▶ _Selected text_:

*****

Nintendo Power V259 is the 259th issue of Nintendo Power. It featured Epic Mickey on the cover and had several features pertaining to then-upcoming Wii titles such as Kirby's Epic Yarn and Metroid: Other M, including a few pages dedicated to the entire Metroid series.

Power Up

In this issue of Power Up:

  • The Gust Jar from The Legend of Zelda: The Minish Cap is placed in the middle of the "O" in Power Up.
  • Bowser is this issue's "Star Power" character.
  • Ryo Hazuki, three Street Fighter characters, and two Mega Man character figurines are presented in Collector's Corner.
  • The Power Quiz features questions pertaining to Mickey Mouse games.
  • Interviewees include Yuji Horii, creator of the Dragon Quest series, and four WWE superstars, who talk about the Wii video game WWE All Stars.
  • In Game Forecast, the following games were ranked as the Reader's Most Wanted:


  1. The Legend of Zelda: Skyward Sword
  2. Kirby's Epic Yarn
  3. Donkey Kong Country Returns
  4. Mario Sports Mix
  5. Sonic Colors

Nintendo DS

  1. Pokémon Black and White (in the previous issue, these two games were featured separately)
  2. Super Scribblenauts
  3. Mario vs. Donkey Kong: Mini-land Mayhem
  4. Pokémon Ranger: Guardian Signs
  5. Sonic Colors

Nintendo 3DS

  1. Paper Mario
  2. Mario Kart 7
  3. The Legend of Zelda: Ocarina of Time 3D
  4. Kid Icarus: Uprising
  5. Star Fox 64 3D


Evaluation Station

The following reviews are for download-able games for the Wii and the Nintendo DSi. "Recommended" is a critic's positive response, "Hmmm..." is a lukewarm response, and "Grumble Grumble" is a poor response.

Virtual Console
WiiWare DSiWare


The other epic game this month, Kirby's Epic Yarn got a spotlight preview.

Games featured in previews include Kirby's Epic Yarn (2 pages), Star Wars: The Force Unleashed II (2 pages), Guitar Hero: Warriors of Rock (1 page, including a complete track list), Professor Layton and the Unwound Future (1 page), FIFA Soccer 11 (half a page), Rock Band 3 (half a page), Super Scribblenauts (2 pages, including a feature where the writers re-create game scenes from Super Mario Bros., Metal Gear Solid and Sonic the Hedgehog), Pokémon Ranger: Guardian Signs (1 page), NBA Jam (2 pages), Samurai Warriors 3 (1 page), Shaun White Skateboarding (1 page), Etrian Odyssey III: The Drowned City (two pages, including a look at six of the game's classes as well as the art book that comes with pre-orders of the game), DJ Hero 2 (1 page with a track list), Tron: Evolution - Battle Grids (half a page), Babysitting Mama (half a page), Sengoku Basara: Samurai Heroes (1 page), and Wii Party (1 page along with four mini-game examples).

*****

▶ _Extracted entries_:
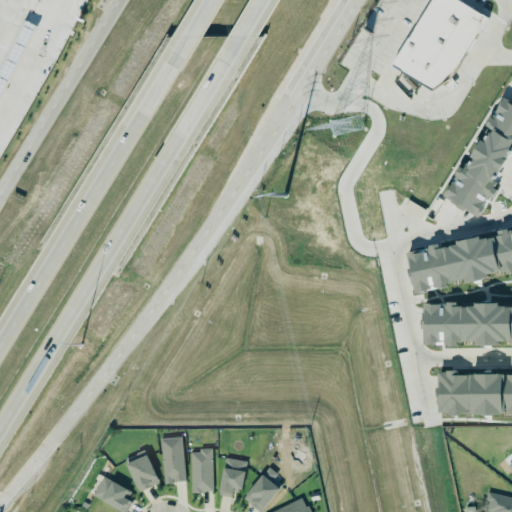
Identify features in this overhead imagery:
road: (1, 7)
road: (200, 18)
road: (249, 18)
road: (333, 18)
road: (339, 18)
road: (487, 26)
building: (438, 43)
road: (493, 56)
road: (311, 64)
road: (352, 68)
road: (57, 95)
road: (421, 109)
power tower: (344, 125)
road: (267, 136)
building: (483, 163)
building: (483, 163)
road: (347, 175)
road: (94, 188)
power tower: (277, 191)
road: (502, 214)
road: (212, 217)
road: (119, 233)
building: (459, 261)
building: (460, 261)
road: (399, 278)
road: (124, 333)
building: (474, 393)
road: (32, 455)
building: (171, 458)
building: (172, 460)
building: (509, 467)
building: (200, 469)
building: (141, 471)
building: (141, 471)
building: (200, 471)
building: (230, 475)
building: (231, 476)
building: (259, 490)
building: (260, 493)
building: (112, 494)
building: (497, 502)
building: (498, 503)
building: (291, 506)
building: (293, 507)
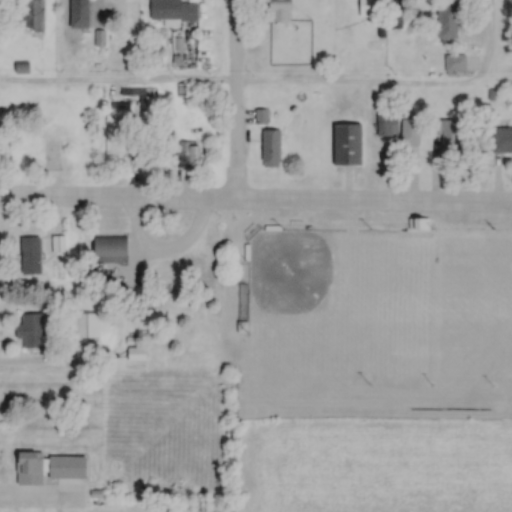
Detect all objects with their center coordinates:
building: (366, 8)
building: (170, 9)
building: (279, 10)
building: (77, 14)
building: (33, 15)
building: (446, 23)
building: (453, 64)
road: (280, 84)
road: (234, 102)
building: (384, 122)
building: (409, 127)
building: (449, 136)
building: (501, 139)
building: (346, 144)
building: (269, 147)
building: (186, 153)
road: (255, 205)
building: (108, 247)
building: (29, 255)
road: (163, 256)
building: (84, 324)
building: (29, 330)
building: (134, 353)
building: (30, 466)
building: (66, 466)
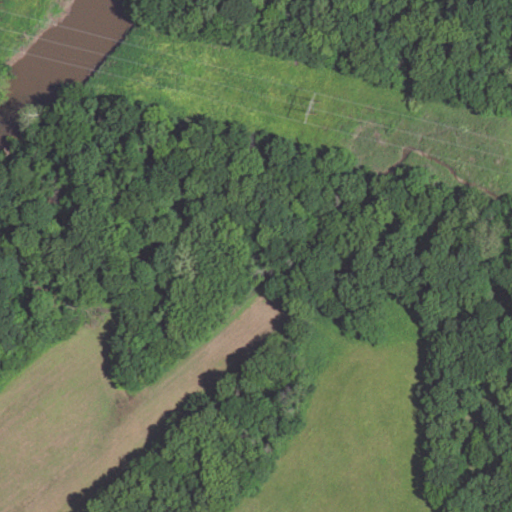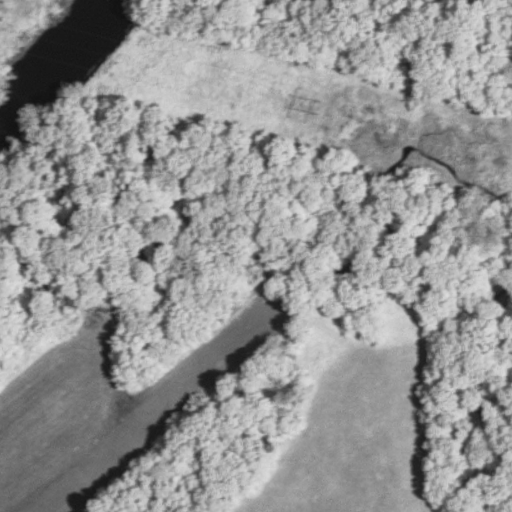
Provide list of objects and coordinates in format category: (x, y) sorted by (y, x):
power tower: (8, 23)
river: (47, 51)
power tower: (321, 105)
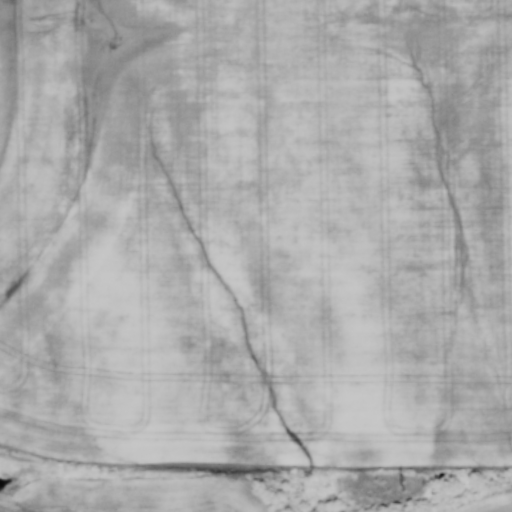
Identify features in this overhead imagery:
power tower: (403, 485)
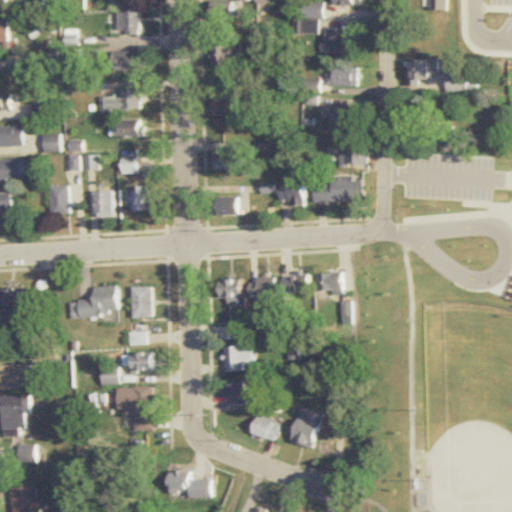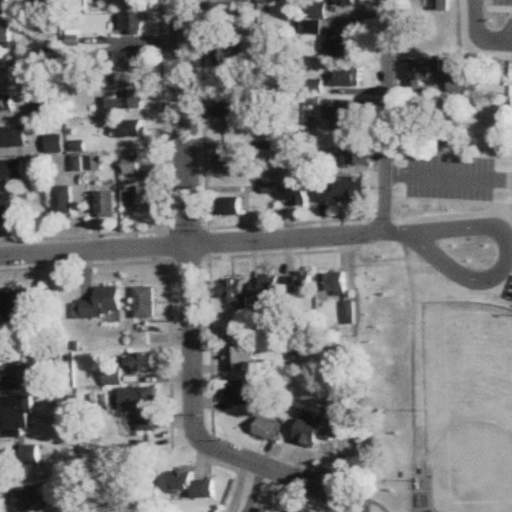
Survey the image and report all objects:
building: (349, 2)
building: (349, 2)
building: (437, 4)
building: (438, 4)
building: (482, 4)
building: (6, 9)
building: (7, 10)
building: (226, 10)
building: (226, 11)
building: (134, 25)
building: (134, 25)
building: (5, 32)
building: (5, 32)
road: (475, 37)
building: (75, 38)
building: (75, 38)
building: (343, 41)
building: (343, 41)
building: (225, 56)
building: (226, 56)
building: (76, 59)
building: (76, 59)
building: (131, 62)
building: (131, 62)
building: (426, 71)
building: (426, 71)
building: (345, 78)
building: (345, 78)
building: (458, 83)
building: (459, 83)
building: (127, 101)
building: (127, 102)
building: (8, 103)
building: (8, 103)
building: (228, 108)
building: (228, 109)
building: (46, 111)
building: (46, 111)
building: (344, 115)
road: (386, 115)
building: (344, 116)
building: (134, 131)
building: (135, 131)
building: (14, 136)
building: (14, 136)
building: (57, 143)
building: (57, 144)
building: (357, 155)
building: (357, 156)
building: (232, 162)
building: (233, 162)
building: (77, 163)
building: (96, 163)
building: (96, 163)
building: (77, 164)
building: (134, 165)
building: (134, 165)
building: (14, 170)
building: (14, 170)
building: (340, 190)
building: (340, 190)
building: (295, 192)
building: (295, 193)
building: (64, 200)
building: (64, 201)
building: (141, 201)
building: (141, 202)
building: (109, 204)
building: (109, 204)
building: (231, 206)
building: (231, 206)
building: (8, 209)
building: (8, 210)
road: (85, 217)
road: (96, 217)
road: (381, 233)
road: (188, 245)
road: (503, 260)
building: (300, 283)
building: (300, 283)
building: (332, 284)
building: (332, 284)
building: (233, 290)
building: (234, 290)
building: (264, 290)
building: (264, 290)
road: (189, 301)
building: (145, 303)
building: (145, 303)
building: (100, 305)
building: (100, 306)
building: (348, 313)
building: (348, 313)
building: (12, 314)
building: (13, 315)
park: (438, 336)
building: (237, 359)
building: (237, 359)
building: (142, 363)
building: (143, 364)
road: (410, 372)
building: (19, 377)
building: (113, 377)
building: (113, 377)
building: (20, 378)
building: (237, 393)
building: (237, 393)
building: (339, 403)
building: (339, 404)
park: (469, 405)
building: (141, 406)
building: (141, 407)
building: (19, 413)
building: (19, 413)
building: (308, 428)
building: (267, 429)
building: (309, 429)
building: (268, 430)
building: (27, 455)
building: (28, 456)
building: (191, 487)
building: (191, 487)
building: (30, 500)
building: (30, 500)
road: (368, 502)
building: (261, 511)
building: (263, 511)
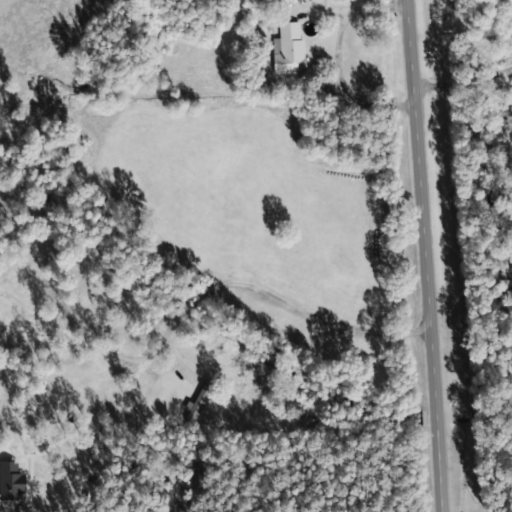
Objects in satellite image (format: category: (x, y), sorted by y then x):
building: (287, 50)
road: (420, 256)
building: (198, 402)
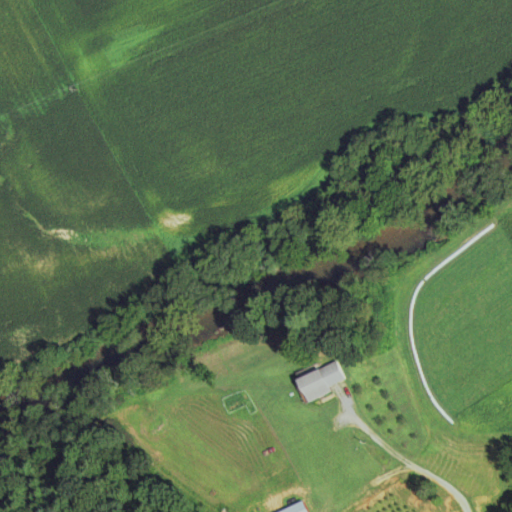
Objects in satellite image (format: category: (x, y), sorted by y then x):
river: (264, 291)
building: (320, 382)
road: (404, 460)
building: (295, 508)
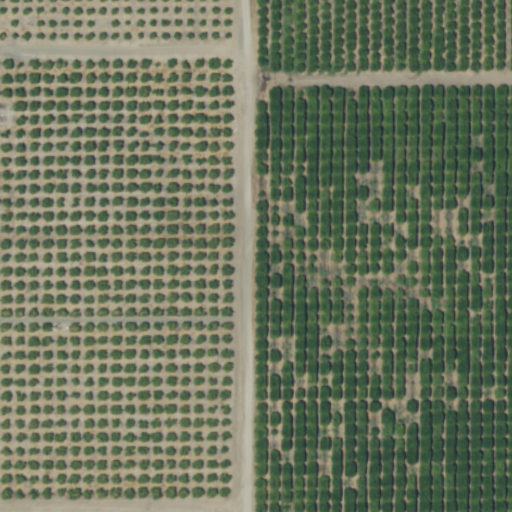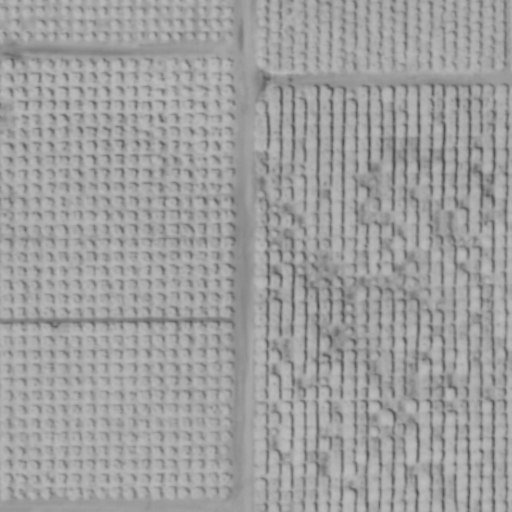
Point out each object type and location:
road: (211, 256)
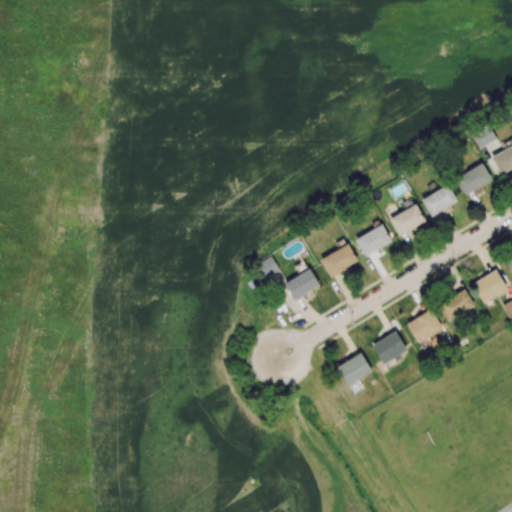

*****

▶ _Written request A_: According to the Nintendo Power article, which character is the "Star Power" character in issue 259?
▶ _Written request B_: Write the next part of the Nintendo Power article, continuing from its final sentence.

▶ _Task output A_: Bowser

▶ _Task output B_:
"The Forgotten World of Disney": Epic Mckey

This is a ten page special feature for Epic Mickey, this issue's cover game. The Nintendo Power team went down to Austin, Texas to get exclusive hands on time with the game and interview the creator Warren Spector, who provided the team with lots of information including two full pages worth of info regarding the game's primary villains, the Mad Doctor and the Phantom Blot. This article was written by long-time Nintendo Power editor Steve Thomason. While the entire article featured tidbits from a massive Warren Spector interview, the second to last page featured three questions they asked him that couldn't fit anywhere else including queries regarding the game's composer, the possible inclusion of Mickey's friends in the game, and the inspiration of the cinematics.

"Ultimate Metroid"

In this feature, Nintendo Power listed the best entries in the Metroid series, as well as several other "best of" moments, weapons and enemies from the games. The following were the top ranked games in order:

The Varia Suit from Super Metoid (shown above) was picked as the best armor.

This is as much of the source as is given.